The experimental evaluation uses the Avazu Click‑Through Rate dataset, repurposed for dwell‑time prediction by attaching timestamps and constructing dwell labels for both clicked and non‑clicked impressions. This dataset contains tens of millions of records with rich contextual metadata, making it a realistic benchmark for large‑scale HCI modeling. The authors compare their method against four baselines: BILSTM, DRFormer, FedFormer, and iTransformer, all trained under identical preprocessing and hyper‑parameter settings.

Results (Table 1) show that the proposed Transformer consistently outperforms the baselines across four metrics: MSE (0.1361 vs. 0.1642 for BILSTM), RMSE (0.3690 vs. 0.4052), MAPE (7.12 % vs. 8.73 %), and RMAE (0.2745 vs. 0.3124). The improvement is especially notable in relative‑error measures (MAPE, RMAE), indicating that the model handles the high inter‑user variability of dwell times more robustly.

Sensitivity analyses explore three key factors: (1) the number of attention heads, (2) the length of the input window, and (3) the device environment (mobile vs. desktop). Increasing the number of heads from 1 to 8 yields a monotonic reduction in RMAE, confirming that multi‑head attention enriches the representation of complex interaction patterns. Window‑size experiments reveal an optimal range (≈40–60 time steps); shorter windows miss long‑range dependencies, while excessively long windows introduce noise. Performance remains stable across device types, demonstrating the model’s adaptability to heterogeneous deployment contexts.
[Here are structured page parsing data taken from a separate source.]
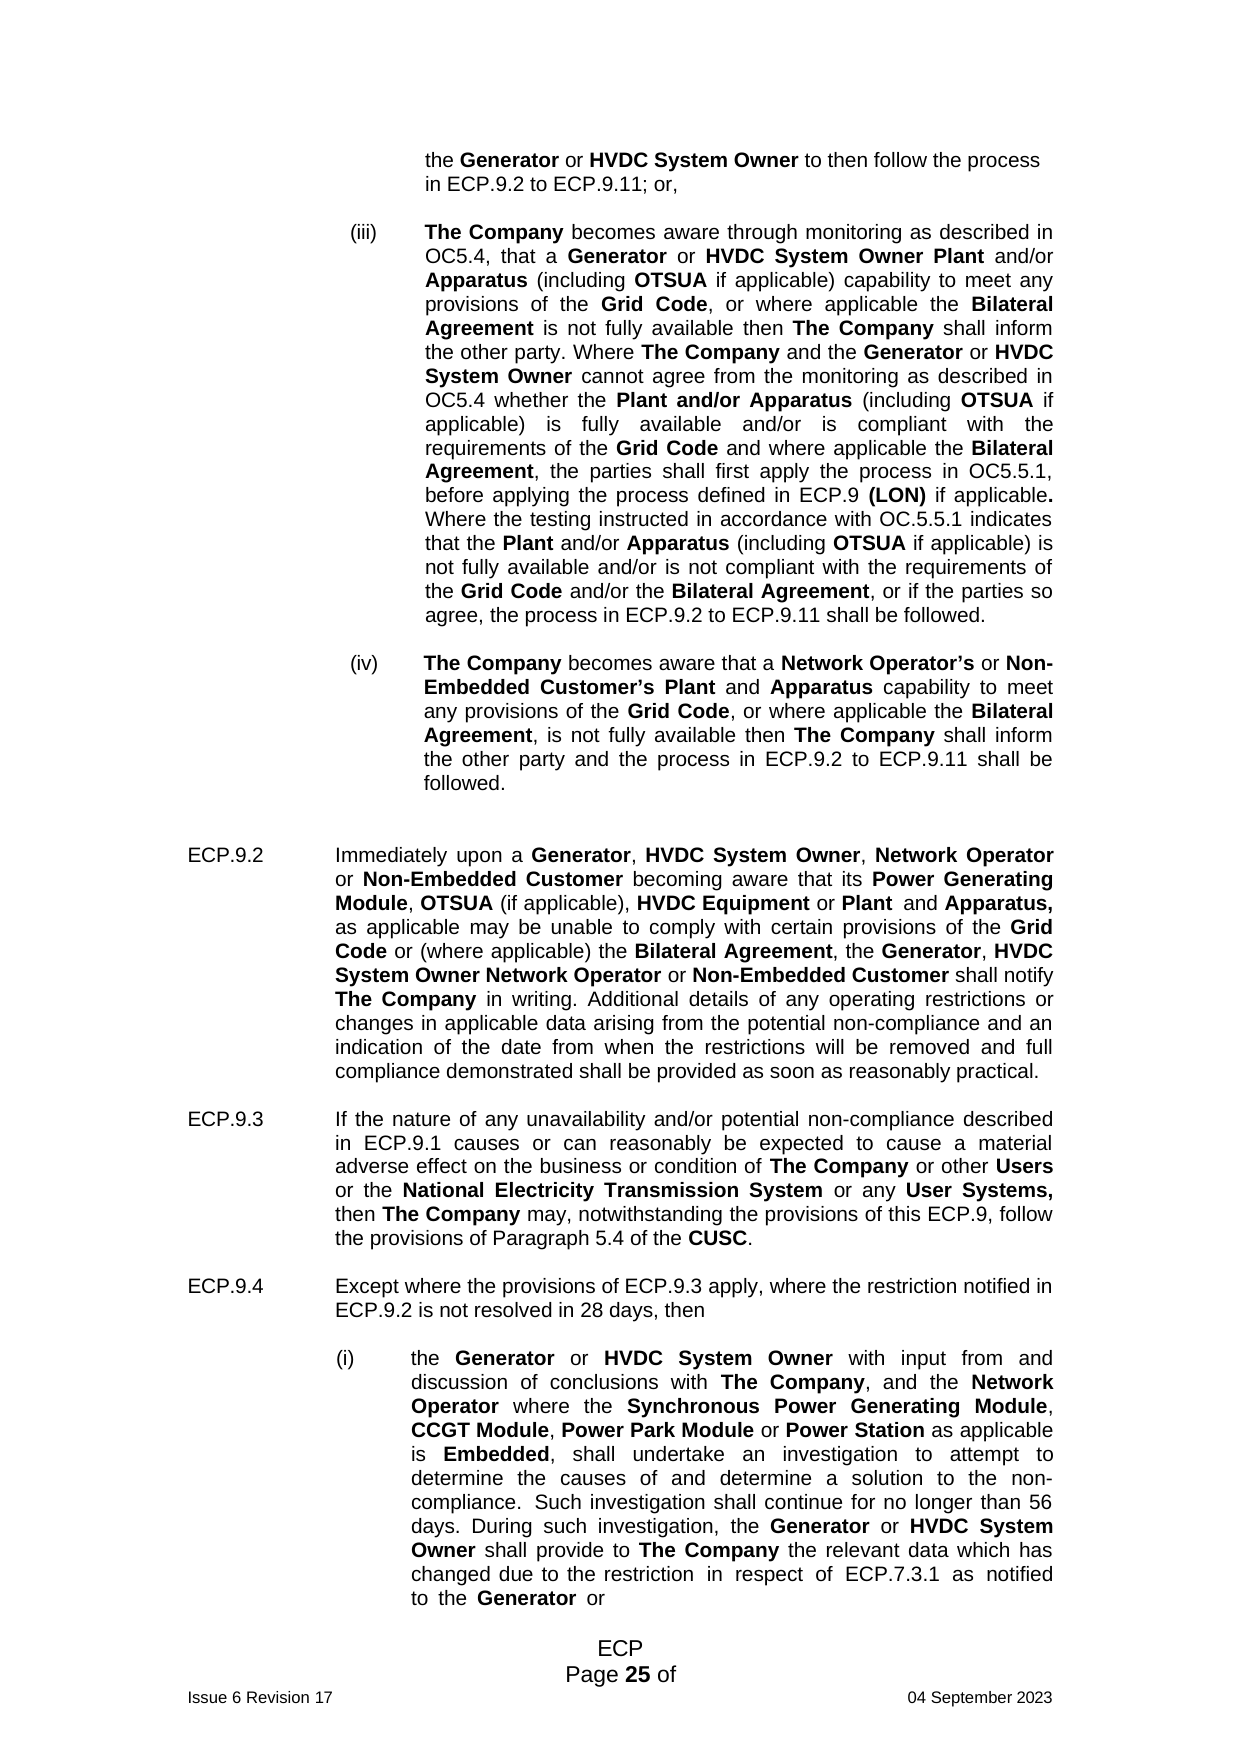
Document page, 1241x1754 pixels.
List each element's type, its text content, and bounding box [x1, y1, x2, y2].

list The Company becomes aware through monitoring as described in OC5.4, that a Generator or HVDC System Owner Plant and/or Apparatus (including OTSUA if applicable) capability to meet any provisions of the Grid Code, or where applicable the Bilateral Agreement is not fully available then The Company shall inform the other party. Where The Company and the Generator or HVDC System Owner cannot agree from the monitoring as described in OC5.4 whether the Plant and/or Apparatus (including OTSUA if applicable) is fully available and/or is compliant with the requirements of the Grid Code and where applicable the Bilateral Agreement, the parties shall first apply the process in OC5.5.1, before applying the process defined in ECP.9 (LON) if applicable. Where the testing instructed in accordance with OC.5.5.1 indicates that the Plant and/or Apparatus (including OTSUA if applicable) is not fully available and/or is not compliant with the requirements of the Grid Code and/or the Bilateral Agreement, or if the parties so agree, the process in ECP.9.2 to ECP.9.11 shall be followed. [350, 220, 1053, 627]
text ECP.9.3 If the nature of any unavailability and/or potential non-compliance described in ECP.9.1 causes or can reasonably be expected to cause a material adverse effect on the business or condition of The Company or other Users or the National Electricity Transmission System or any User Systems, then The Company may, notwithstanding the provisions of this ECP.9, follow the provisions of Paragraph 5.4 of the CUSC. [187, 1106, 1053, 1250]
text the Generator or HVDC System Owner to then follow the process in ECP.9.2 to ECP.9.11; or, [425, 148, 1053, 196]
list the Generator or HVDC System Owner with input from and discussion of conclusions with The Company, and the Network Operator where the Synchronous Power Generating Module, CCGT Module, Power Park Module or Power Station as applicable is Embedded, shall undertake an investigation to attempt to determine the causes of and determine a solution to the non-compliance. Such investigation shall continue for no longer than 56 days. During such investigation, the Generator or HVDC System Owner shall provide to The Company the relevant data which has changed due to the restriction in respect of ECP.7.3.1 as notified to the Generator or [336, 1346, 1053, 1609]
list The Company becomes aware that a Network Operator’s or Non- Embedded Customer’s Plant and Apparatus capability to meet any provisions of the Grid Code, or where applicable the Bilateral Agreement, is not fully available then The Company shall inform the other party and the process in ECP.9.2 to ECP.9.11 shall be followed. [350, 651, 1053, 795]
text ECP.9.4 Except where the provisions of ECP.9.3 apply, where the restriction notified in ECP.9.2 is not resolved in 28 days, then [187, 1274, 1053, 1322]
text ECP.9.2 Immediately upon a Generator, HVDC System Owner, Network Operator or Non-Embedded Customer becoming aware that its Power Generating Module, OTSUA (if applicable), HVDC Equipment or Plant and Apparatus, as applicable may be unable to comply with certain provisions of the Grid Code or (where applicable) the Bilateral Agreement, the Generator, HVDC System Owner Network Operator or Non-Embedded Customer shall notify The Company in writing. Additional details of any operating restrictions or changes in applicable data arising from the potential non-compliance and an indication of the date from when the restrictions will be removed and full compliance demonstrated shall be provided as soon as reasonably practical. [187, 843, 1054, 1082]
The authors conclude that integrating multi‑modal behavioral embeddings with a Transformer encoder provides a powerful, generalizable solution for dwell‑time prediction. Their contributions are: (i) a unified embedding scheme for heterogeneous interaction signals, (ii) a Transformer architecture that captures both global dependencies and fine‑grained dynamics, (iii) comprehensive empirical validation against strong baselines, and (iv) thorough hyper‑parameter and environment robustness testing.

Future work is suggested in three directions: (a) augmenting the model with graph‑based Transformers to explicitly encode UI element relationships, (b) applying meta‑learning or federated learning to enable rapid adaptation to new domains such as education or healthcare, and (c) developing lightweight, on‑device versions for real‑time personalization. Overall, the paper demonstrates that Transformer‑based sequence modeling can substantially advance the state of the art in HCI dwell‑time prediction, with clear implications for adaptive interface design, recommendation systems, and user‑centred analytics.